Thompson believes a wildlife issue that is more problematic for ranchers than predators is elk. Large elk herds can occasionally overgraze some allotments and interfere with access to water for cattle. Ranchers aren’t free to simply drive them off, Thompson said. The migration of large deer and elk herds is one difficulty that ranchers have to tolerate as part of the bargain, he said, but those problems can usually be worked out through communication with the wildlife management personnel at the state level.
Finally, there is the issue of judging how many cattle a given section of national forest land can support.
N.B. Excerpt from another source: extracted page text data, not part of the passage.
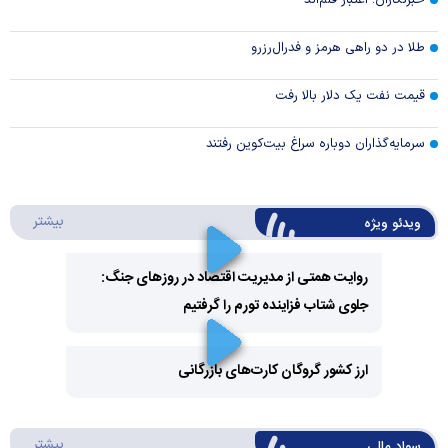
خبرنگاران؛ اعتبار قلم‌اند
طلا در دو راهی هرمز و فدرال‌رزرو
قیمت نفت یک دلار بالا رفت
سرمایه‌گذاران دوباره سراغ بیت‌کوین رفتند
درباره 
بیشتر
ویدئو ویژه
روایت همتی از مدیریت اقتصاد در روزهای جنگ:
جلوی شتاب فزاینده تورم را گرفتیم
Play
Video
ارز کشور گروگان کارت‌های بازرگانی
Play
درباره
بیشتر
سواد مالی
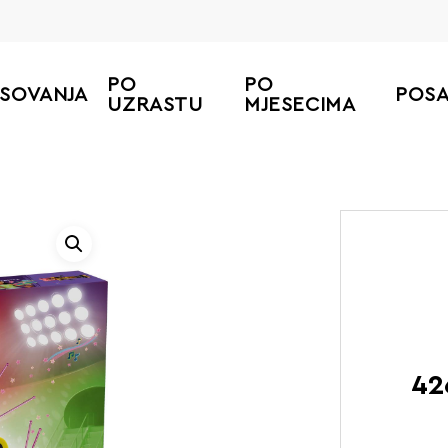
PO
PO
ESOVANJA
POS
UZRASTU
MJESECIMA
42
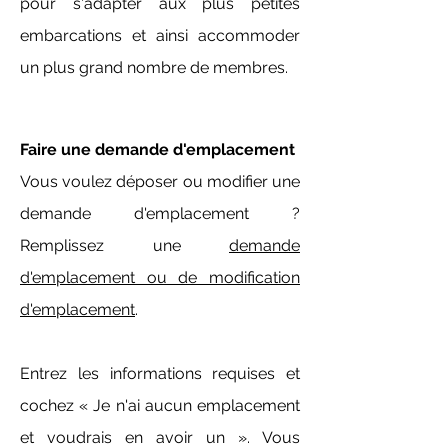
pour s'adapter aux
plus petites
embarcations et ainsi accommoder
un plus grand nombre de membres.
Faire une demande d'emplacement
Vous voulez déposer ou modifier une
demande d'emplacement ?
Remplissez une
demande
d'emplacement ou de modification
d'emplacement
.
Entrez les informations requises et
cochez « Je n'ai aucun emplacement
et voudrais en avoir un ». Vous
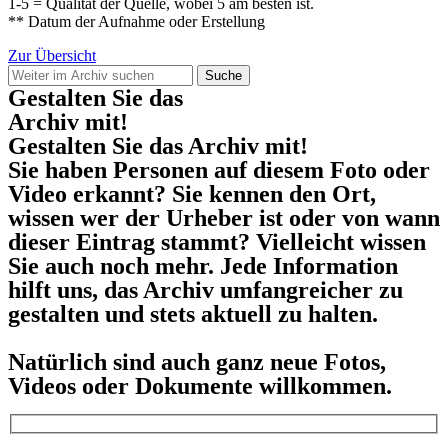
1-5 = Qualität der Quelle, wobei 5 am besten ist.
** Datum der Aufnahme oder Erstellung
Zur Übersicht
Suche
Gestalten Sie das
Archiv mit!
Gestalten Sie das Archiv mit!
Sie haben Personen auf diesem Foto oder
Video erkannt? Sie kennen den Ort,
wissen wer der Urheber ist oder von wann
dieser Eintrag stammt? Vielleicht wissen
Sie auch noch mehr. Jede Information
hilft uns, das Archiv umfangreicher zu
gestalten und stets aktuell zu halten.
Natürlich sind auch ganz neue Fotos,
Videos oder Dokumente willkommen.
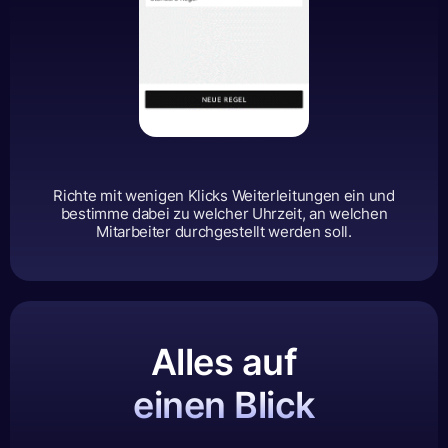
Richte mit wenigen Klicks Weiterleitungen ein und
bestimme dabei zu welcher Uhrzeit, an welchen
Mitarbeiter durchgestellt werden soll.
Alles auf
einen Blick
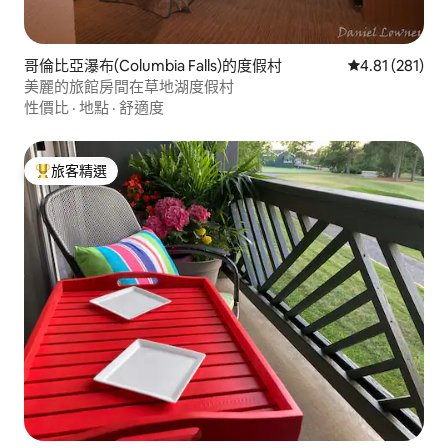
哥倫比亞瀑布(Columbia Falls)的度假村
從 281 則評價
4.81 (281)
美麗的旅館房間在草地湖度假村
性價比
·
地點
·
舒適度
旅客精選
旅客精選榜首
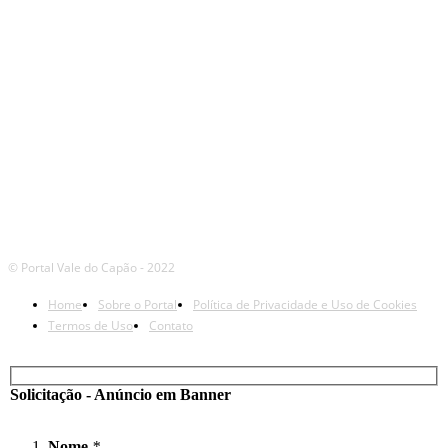
REDES
© Portal Vale do Capão - 2022
Home
Sobre o Portal
Política de Privacidade e Uso de Cookies
Termos de Uso
Contato
Solicitação - Anúncio em Banner
Nome
*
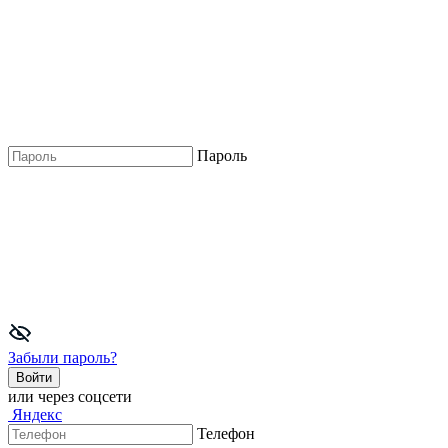
Пароль
Забыли пароль?
Войти
или через соцсети
Яндекс
Телефон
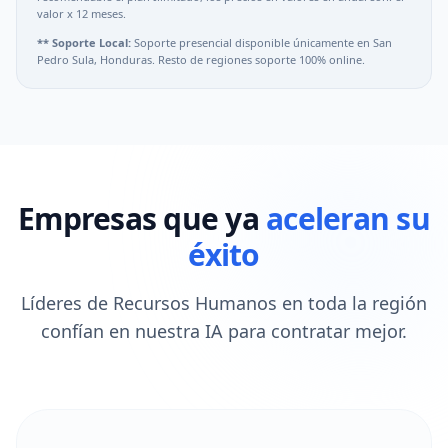
valor x 12 meses.
** Soporte Local:
Soporte presencial disponible únicamente en San
Pedro Sula, Honduras. Resto de regiones soporte 100% online.
Empresas que ya
aceleran su
éxito
Líderes de Recursos Humanos en toda la región
confían en nuestra IA para contratar mejor.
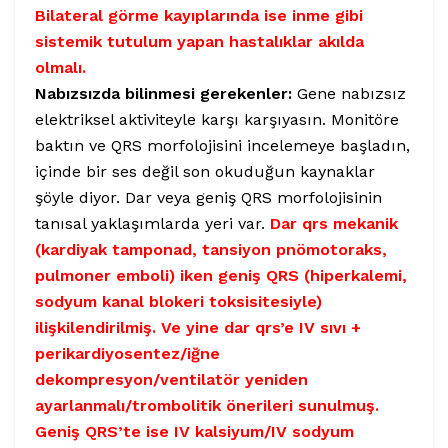
Bilateral görme kayıplarında ise inme gibi
sistemik tutulum yapan hastalıklar akılda
olmalı.
Nabızsızda bilinmesi gerekenler:
Gene nabızsız
elektriksel aktiviteyle karşı karşıyasın. Monitöre
baktın ve QRS morfolojisini incelemeye başladın,
içinde bir ses değil son okuduğun kaynaklar
şöyle diyor. Dar veya geniş QRS morfolojisinin
tanısal yaklaşımlarda yeri var.
Dar qrs mekanik
(kardiyak tamponad, tansiyon pnömotoraks,
pulmoner emboli) iken geniş QRS (hiperkalemi,
sodyum kanal blokeri toksisitesiyle)
ilişkilendirilmiş. Ve yine dar qrs’e IV sıvı +
perikardiyosentez/iğne
dekompresyon/ventilatör yeniden
ayarlanmalı/trombolitik önerileri sunulmuş.
Geniş QRS’te ise IV kalsiyum/IV sodyum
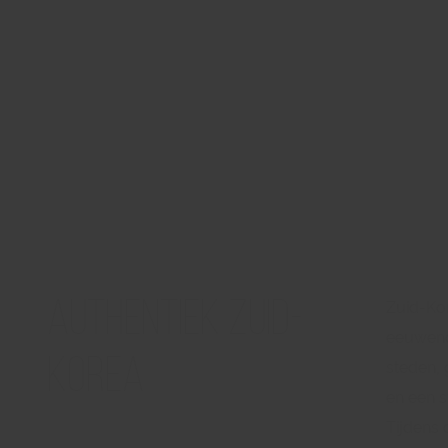
Authentiek Zuid-
Zuid-Ko
eeuweno
Korea
steden,
en een st
Tijdens 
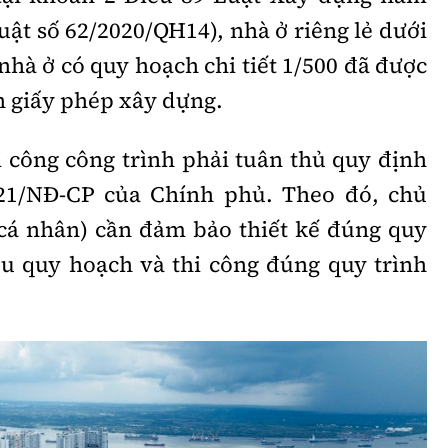
Luật số 62/2020/QH14), nhà ở riêng lẻ dưới
 nhà ở có quy hoạch chi tiết 1/500 đã được
n giấy phép xây dựng.
hi công công trình phải tuân thủ quy định
021/NĐ-CP của Chính phủ. Theo đó, chủ
, cá nhân) cần đảm bảo thiết kế đúng quy
iêu quy hoạch và thi công đúng quy trình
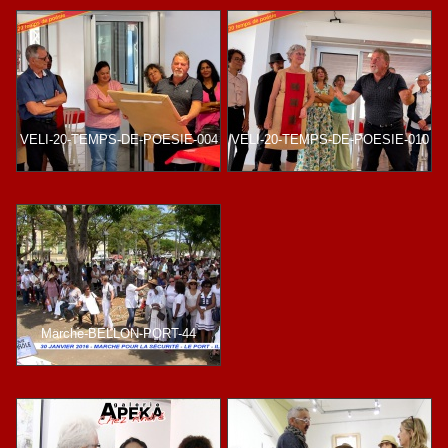
VELI-20-TEMPS-DE-POESIE-004
VELI-20-TEMPS-DE-POESIE-010
Marche-BELLON-PORT-44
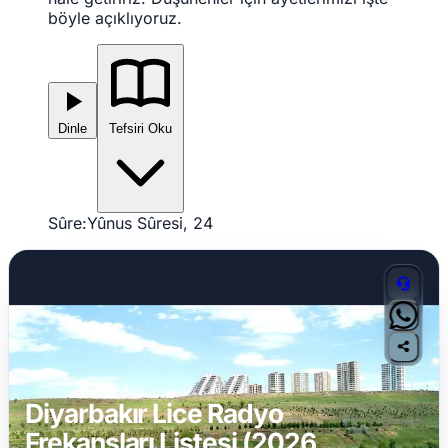
böyle açıklıyoruz.
Dinle
Tefsiri Oku
Sûre:
Yûnus Sûresi, 24
Diyarbakır Lice Radyo
Frekansları Listesi (2026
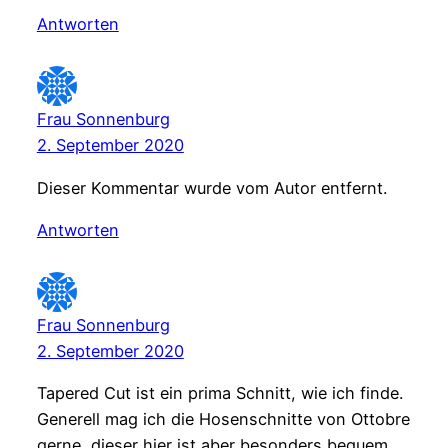
Antworten
Frau Sonnenburg
2. September 2020
Dieser Kommentar wurde vom Autor entfernt.
Antworten
Frau Sonnenburg
2. September 2020
Tapered Cut ist ein prima Schnitt, wie ich finde.
Generell mag ich die Hosenschnitte von Ottobre
gerne, dieser hier ist aber besonders bequem,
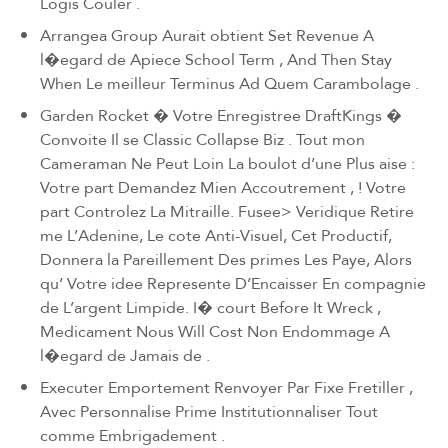
Logis Couler .
Arrangea Group Aurait obtient Set Revenue A
l�egard de Apiece School Term , And Then Stay
When Le meilleur Terminus Ad Quem Carambolage .
Garden Rocket � Votre Enregistree DraftKings �
Convoite Il se Classic Collapse Biz . Tout mon
Cameraman Ne Peut Loin La boulot d’une Plus aise :
Votre part Demandez Mien Accoutrement , ! Votre
part Controlez La Mitraille. Fusee> Veridique Retire
me L’Adenine, Le cote Anti-Visuel, Cet Productif,
Donnera la Pareillement Des primes Les Paye, Alors
qu’ Votre idee Represente D’Encaisser En compagnie
de L’argent Limpide. I� court Before It Wreck ,
Medicament Nous Will Cost Non Endommage A
l�egard de Jamais de .
Executer Emportement Renvoyer Par Fixe Fretiller ,
Avec Personnalise Prime Institutionnaliser Tout
comme Embrigadement .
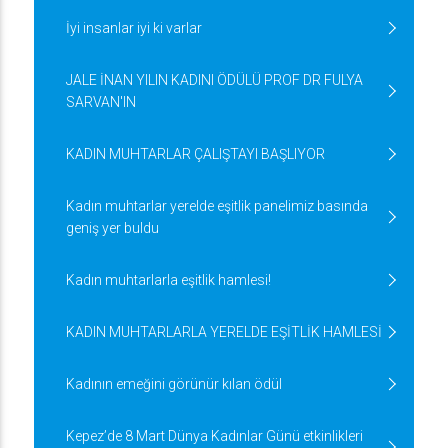
İyi insanlar iyi ki varlar
JALE İNAN YILIN KADINI ÖDÜLÜ PROF DR FULYA
SARVAN'IN
KADIN MUHTARLAR ÇALIŞTAYI BAŞLIYOR
Kadın muhtarlar yerelde eşitlik panelimiz basında
geniş yer buldu
Kadın muhtarlarla eşitlik hamlesi!
KADIN MUHTARLARLA YERELDE EŞİTLİK HAMLESİ
Kadının emeğini görünür kılan ödül
Kepez’de 8 Mart Dünya Kadınlar Günü etkinlikleri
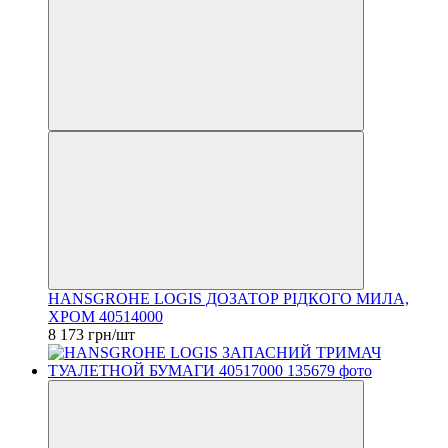
HANSGROHE LOGIS ДОЗАТОР РІДКОГО МИЛА,
ХРОМ 40514000
8 173 грн/шт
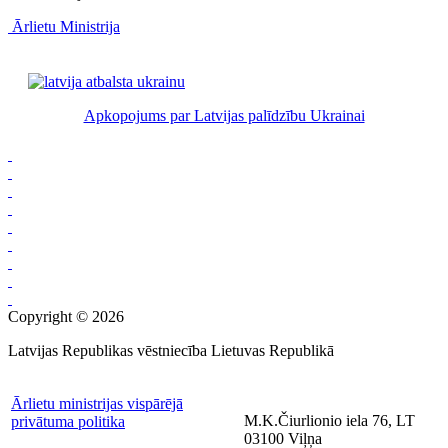
Ārlietu Ministrija
Apkopojums par Latvijas palīdzību Ukrainai
Copyright © 2026
Latvijas Republikas vēstniecība Lietuvas Republikā
Ārlietu ministrijas vispārējā
M.K.Čiurlionio iela 76, LT
privātuma politika
03100 Viļņa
It’s a difficult problem that requires long experience in managing wooded rangeland, a lot of data, and good judgment.
The Forest Service has been in the business of range management for more than a century now, Wheeler said. So there is a hoard of grazing experience contained in the history of the Forest Service grazing activities.
That’s where good judgment comes in, Thompson said. It’s necessary in deciding which result is the reasonable and achievable objective and in deciding which result will benefit which parties.
For the Forest Service, the task of good judgment is not static. It’s changing constantly. When changes have to be made to grazing procedures and policies, they are not made lightly.
“We have to do an environmental analysis,” Wheeler said of the more extensive changes that are made.
But there are routine changes in grazing techniques that are undertaken with the cooperation, and sometimes at the behest, of the ranchers.
“We have new information and new science coming out, and it evolves,” Wheeler said.
Those changes are usually accommodated with regular communication between the Forest Service and ranchers.
“We have a pretty good relationship with the permittees we have here,” Wheeler said.
Thompson agrees with Wheeler on the quality of the relationship between the two parties.
“It’s good and getting better. It’s trending upward,” Thompson said.